The prospective, longitudinal, pragmatic study publication, “Longitudinal assessment of health-related quality of life and clinical outcomes with at home advanced pneumatic compression treatment of lower extremity lymphedema”, was authored by Padberg et al. and included 179 Veterans across four participating VA medical centers. The primary outcome measures included disease-specific health-related quality of life (QoL) endpoints obtained at baseline and again at each of 12, 24, and 52 weeks. The secondary outcome measures assessed limb circumference, cellulitis events, skin quality, and therapy compliance over the course of 52 weeks. Among the patients included in the study, chronic venous insufficiency was the most common etiology of lymphedema (phlebolymphedema), presenting in approximately 63% of study participants. Further, mild lymphedema was the most common disease stage, presenting in 68% of patients.
 
The secondary endpoint results demonstrated several statistically significant improvements, baseline to 52 weeks, with reductions in limb girth, cellulitis events, and skin hyperpigmentation. Among these results, the following were observed:

• Limb girth decreased by 1.4 cm
• Cellulitis events decreased from 21.4% to 6.1%
• Skin hyperpigmentation decreased from 75% of patients to 40%  

There were additional improvements also noted in compliance and limb girth reduction which included:

• A 92% patient compliance rate (defined as used for five to seven days per week) with Flexitouch at eight weeks and 72% patient compliance at 52 weeks
• A 74% patient compliance rate with compression garments at 52 weeks, compared to 64% at baseline
• Six percent limb girth reduction at 12 weeks in patients with moderate (stage 2) and severe (stage 3) lymphedema 

“We sincerely thank the clinical researchers, patients, and VA Medical Centers for advancing peer-reviewed evidence that supports clinical and patient benefits of our Flexitouch therapy,” Tactile Medical President/CEO Sheri Dodd stated. “Achieving these study results, including compliance over a one-year timeframe, validates the importance of APCD therapy outcomes and demonstrates a patient experience that supports strong adherence to therapy.
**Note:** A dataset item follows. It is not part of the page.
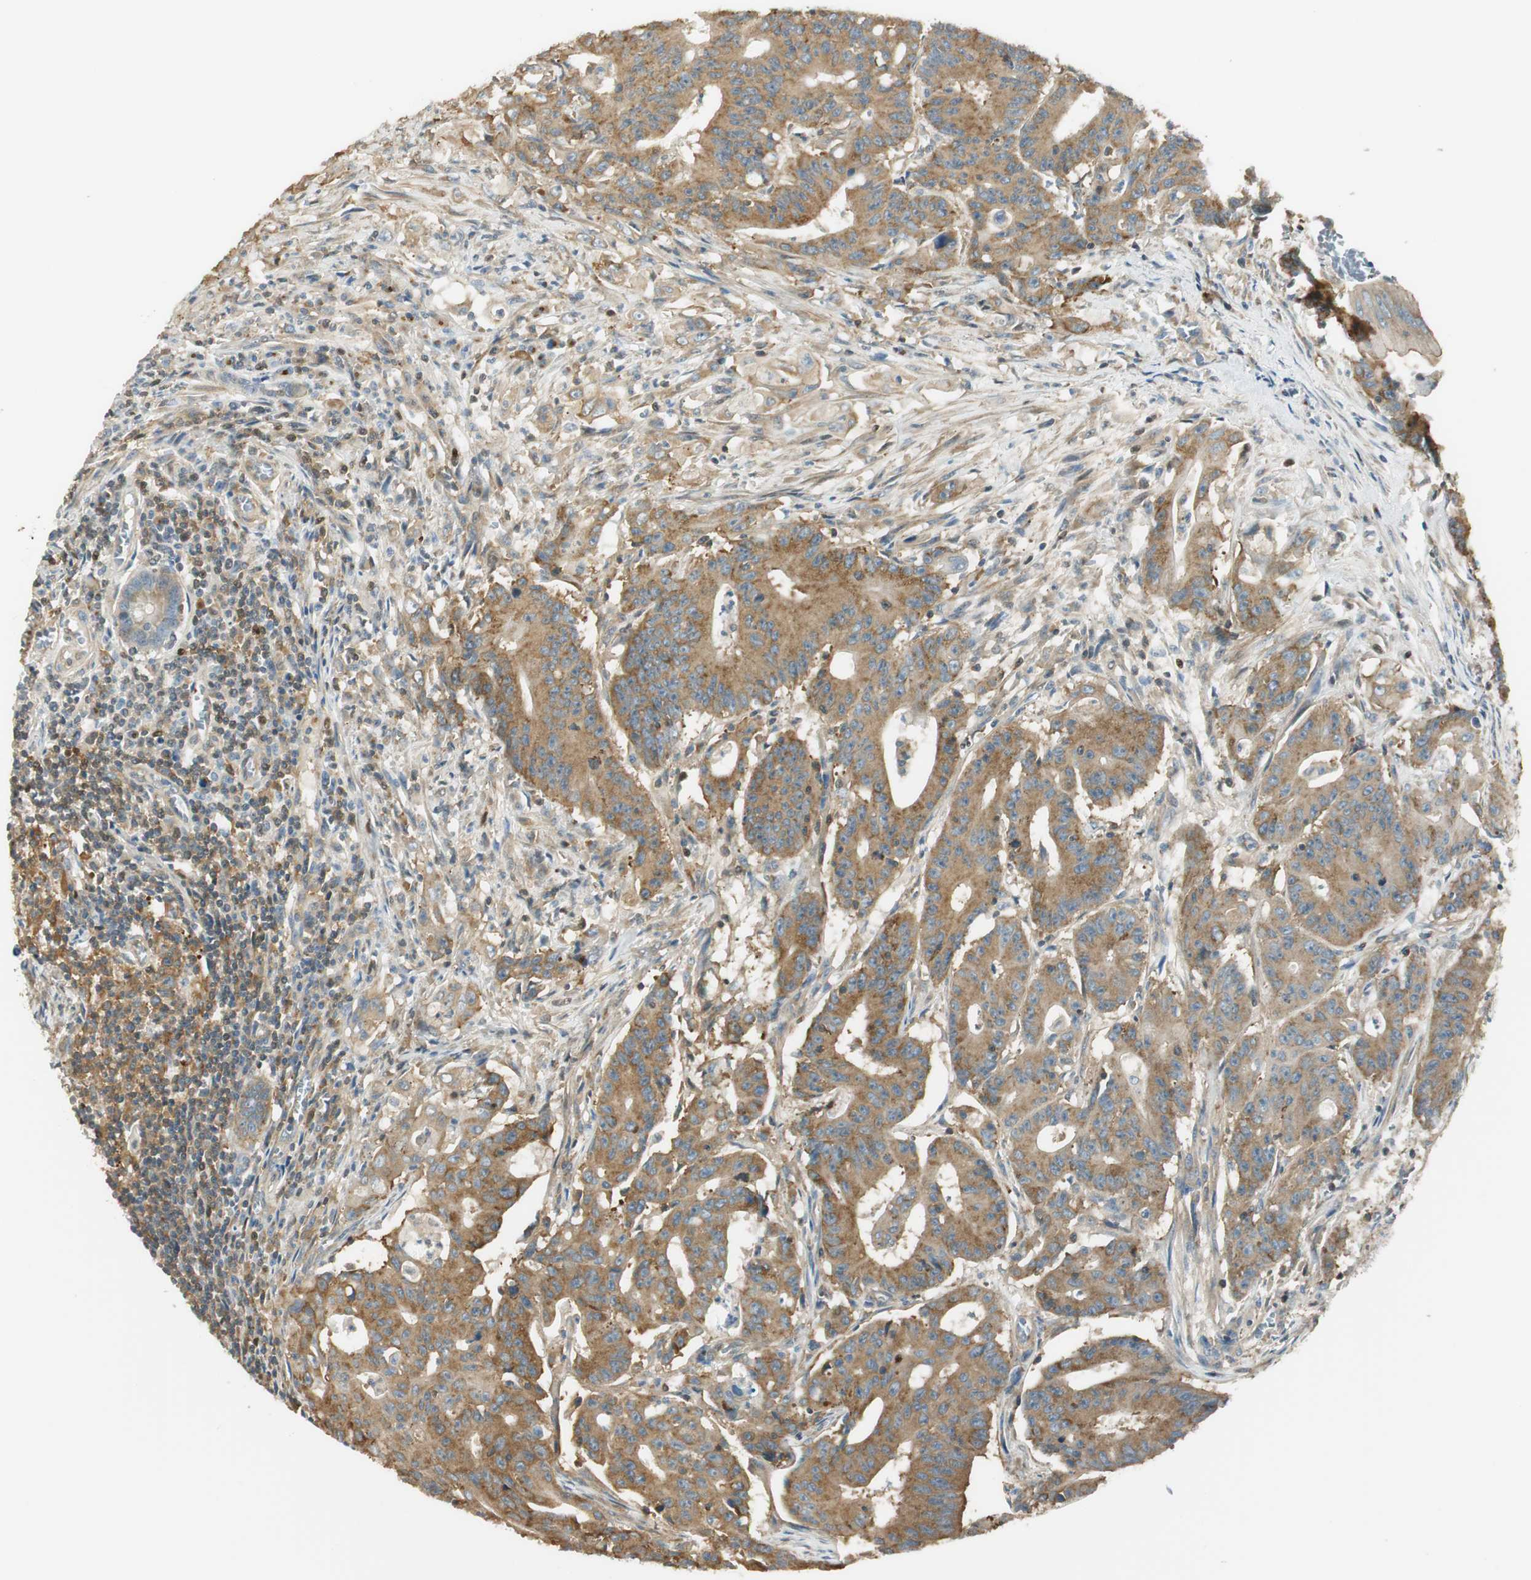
{"staining": {"intensity": "moderate", "quantity": ">75%", "location": "cytoplasmic/membranous"}, "tissue": "colorectal cancer", "cell_type": "Tumor cells", "image_type": "cancer", "snomed": [{"axis": "morphology", "description": "Adenocarcinoma, NOS"}, {"axis": "topography", "description": "Colon"}], "caption": "Human adenocarcinoma (colorectal) stained with a protein marker displays moderate staining in tumor cells.", "gene": "PI4K2B", "patient": {"sex": "male", "age": 45}}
We are proud to provide Veterans the at-home tools they need to improve their clinical symptoms and quality of life.”
 
Tactile Medical develops and markets at-home therapies for people suffering from underserved, chronic conditions including lymphedema, lipedema, chronic venous insufficiency and chronic pulmonary disease. Tactile Medical collaborates with clinicians to expand clinical evidence, raise awareness, increase access to care, reduce overall healthcare costs and improve the quality of life for tens of thousands of patients annually.